- Texto proporcionado

El Cerro Las Tetas, cuya jurisdicción se disputaron hace algunos años atrás los municipios de Cayey, Aibonito y Salinas, son dos picachos que a la distancia parecen los senos de una mujer. Las Piedras del Collao, como se denominaban oficialmente en tiempos de santurronería, es uno de los paisaje naturales mas excepcionales de Puerto Rico.
Pero, lo verdaderamente penoso es que ese paisaje extraordinario está continuamente amenazado por las intervenciones humanas, a pesar de que el área ha sido declarada reserva natural, La protección de paisajes singulares en Puerto Rico parece no importarle a nadie. Mutilar paisajes de alto valor geológico, ecológico, y turístico es la orden del día. Aqui y allá, sin ninguna consideración, se hacen movimientos de terrenos, se plantan estructuras, se depositan basuras o se urbanizan los predios donde están ubicados esos paisajes singulares.
Las Tetas de Cayey, ubicadas en el Municipio de Salinas, es uno de esos paisajes cuya vista panorámica ha sido mutilada por estructuras construidas en terrenos aledaños. Como muestra de esa hostilidad contra la naturaleza basta indicar que poco faltó para que se colocara una antena trasmisora de microondas en uno de los “pezones”. La contaminación visual de los paisajes singulares es un problema que hay que atender seriamente en Puerto Rico.

- Trabajo requerido
Resume en dos oraciones el texto sobre el Cerro Las Tetas.

- Listado de datos
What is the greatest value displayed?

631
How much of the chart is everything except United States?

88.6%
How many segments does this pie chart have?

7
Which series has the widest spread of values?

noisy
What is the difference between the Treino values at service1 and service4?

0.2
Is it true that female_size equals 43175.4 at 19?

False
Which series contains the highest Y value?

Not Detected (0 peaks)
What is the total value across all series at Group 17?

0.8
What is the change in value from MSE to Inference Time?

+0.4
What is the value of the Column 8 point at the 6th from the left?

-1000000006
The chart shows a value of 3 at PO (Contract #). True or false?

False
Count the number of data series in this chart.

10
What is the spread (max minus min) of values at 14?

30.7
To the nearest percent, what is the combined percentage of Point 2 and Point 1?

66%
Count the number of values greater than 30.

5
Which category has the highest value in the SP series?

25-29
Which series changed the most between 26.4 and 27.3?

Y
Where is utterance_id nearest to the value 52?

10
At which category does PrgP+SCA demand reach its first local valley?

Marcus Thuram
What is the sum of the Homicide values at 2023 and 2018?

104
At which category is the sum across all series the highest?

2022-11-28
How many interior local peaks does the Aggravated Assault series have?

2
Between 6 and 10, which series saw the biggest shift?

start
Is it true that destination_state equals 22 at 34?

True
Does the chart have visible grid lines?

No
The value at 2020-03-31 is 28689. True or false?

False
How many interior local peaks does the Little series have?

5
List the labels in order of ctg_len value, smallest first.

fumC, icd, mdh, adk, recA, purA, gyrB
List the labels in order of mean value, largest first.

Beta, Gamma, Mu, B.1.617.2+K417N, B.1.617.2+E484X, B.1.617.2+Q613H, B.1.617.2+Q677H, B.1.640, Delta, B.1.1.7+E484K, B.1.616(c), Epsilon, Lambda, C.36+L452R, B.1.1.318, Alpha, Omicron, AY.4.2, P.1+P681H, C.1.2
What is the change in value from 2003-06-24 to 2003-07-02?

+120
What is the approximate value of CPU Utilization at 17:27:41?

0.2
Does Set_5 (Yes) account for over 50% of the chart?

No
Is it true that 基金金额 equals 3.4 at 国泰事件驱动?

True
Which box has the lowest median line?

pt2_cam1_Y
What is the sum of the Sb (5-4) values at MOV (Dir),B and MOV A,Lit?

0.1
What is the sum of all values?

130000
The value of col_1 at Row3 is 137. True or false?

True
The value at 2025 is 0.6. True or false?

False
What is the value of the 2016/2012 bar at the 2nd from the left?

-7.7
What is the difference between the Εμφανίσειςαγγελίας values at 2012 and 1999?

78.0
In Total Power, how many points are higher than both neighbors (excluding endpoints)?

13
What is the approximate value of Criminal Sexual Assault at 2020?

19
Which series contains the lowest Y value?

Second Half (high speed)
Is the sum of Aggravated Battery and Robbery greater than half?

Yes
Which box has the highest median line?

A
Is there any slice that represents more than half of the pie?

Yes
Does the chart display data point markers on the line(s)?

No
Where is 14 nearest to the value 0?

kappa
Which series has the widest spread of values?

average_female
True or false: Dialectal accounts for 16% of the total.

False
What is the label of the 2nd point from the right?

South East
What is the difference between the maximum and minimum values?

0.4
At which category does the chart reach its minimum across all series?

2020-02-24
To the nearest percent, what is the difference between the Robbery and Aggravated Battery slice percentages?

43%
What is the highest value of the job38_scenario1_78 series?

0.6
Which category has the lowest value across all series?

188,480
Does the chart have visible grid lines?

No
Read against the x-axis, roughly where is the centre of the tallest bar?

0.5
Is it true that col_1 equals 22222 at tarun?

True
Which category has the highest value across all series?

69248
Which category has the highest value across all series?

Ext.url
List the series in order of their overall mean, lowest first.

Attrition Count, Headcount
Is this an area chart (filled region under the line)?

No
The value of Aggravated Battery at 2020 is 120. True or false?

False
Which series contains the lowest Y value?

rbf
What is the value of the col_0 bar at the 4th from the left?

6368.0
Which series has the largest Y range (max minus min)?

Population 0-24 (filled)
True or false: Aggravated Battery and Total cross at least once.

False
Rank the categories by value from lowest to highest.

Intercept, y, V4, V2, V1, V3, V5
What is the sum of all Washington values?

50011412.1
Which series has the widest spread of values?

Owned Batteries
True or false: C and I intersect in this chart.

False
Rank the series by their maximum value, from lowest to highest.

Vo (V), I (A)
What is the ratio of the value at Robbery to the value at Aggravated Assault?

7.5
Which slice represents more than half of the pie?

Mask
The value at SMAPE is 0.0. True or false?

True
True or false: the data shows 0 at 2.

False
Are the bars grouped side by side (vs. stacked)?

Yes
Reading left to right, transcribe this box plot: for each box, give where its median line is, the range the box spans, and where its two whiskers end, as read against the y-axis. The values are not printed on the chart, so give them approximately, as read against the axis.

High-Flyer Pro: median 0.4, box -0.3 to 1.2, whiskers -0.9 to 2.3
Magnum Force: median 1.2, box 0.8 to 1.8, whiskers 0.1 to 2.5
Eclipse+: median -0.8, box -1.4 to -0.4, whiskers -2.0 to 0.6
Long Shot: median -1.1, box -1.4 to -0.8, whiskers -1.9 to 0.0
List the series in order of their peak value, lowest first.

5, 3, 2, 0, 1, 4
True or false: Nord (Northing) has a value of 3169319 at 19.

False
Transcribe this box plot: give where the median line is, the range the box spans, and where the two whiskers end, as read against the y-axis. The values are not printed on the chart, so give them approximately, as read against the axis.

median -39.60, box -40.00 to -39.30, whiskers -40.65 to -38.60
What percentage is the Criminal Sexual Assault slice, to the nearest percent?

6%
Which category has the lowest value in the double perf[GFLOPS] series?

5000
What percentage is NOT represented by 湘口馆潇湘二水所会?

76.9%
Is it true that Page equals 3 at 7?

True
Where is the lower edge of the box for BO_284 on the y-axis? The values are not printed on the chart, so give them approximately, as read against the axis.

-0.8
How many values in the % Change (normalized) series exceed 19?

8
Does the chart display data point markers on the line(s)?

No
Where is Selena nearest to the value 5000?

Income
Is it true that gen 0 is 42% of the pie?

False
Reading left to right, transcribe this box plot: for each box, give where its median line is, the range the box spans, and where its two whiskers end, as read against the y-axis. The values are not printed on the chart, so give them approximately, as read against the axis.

- Resultado de la tarea
El Cerro Las Tetas, dos picachos que a la distancia parecen los senos de una mujer, es uno de los paisajes naturales más excepcionales de Puerto Rico, pero está continuamente amenazado por las intervenciones humanas aunque el área ha sido declarada reserva natural. Su vista panorámica ha sido mutilada por estructuras construidas en terrenos aledaños, y la contaminación visual de los paisajes singulares es un problema que hay que atender seriamente en Puerto Rico.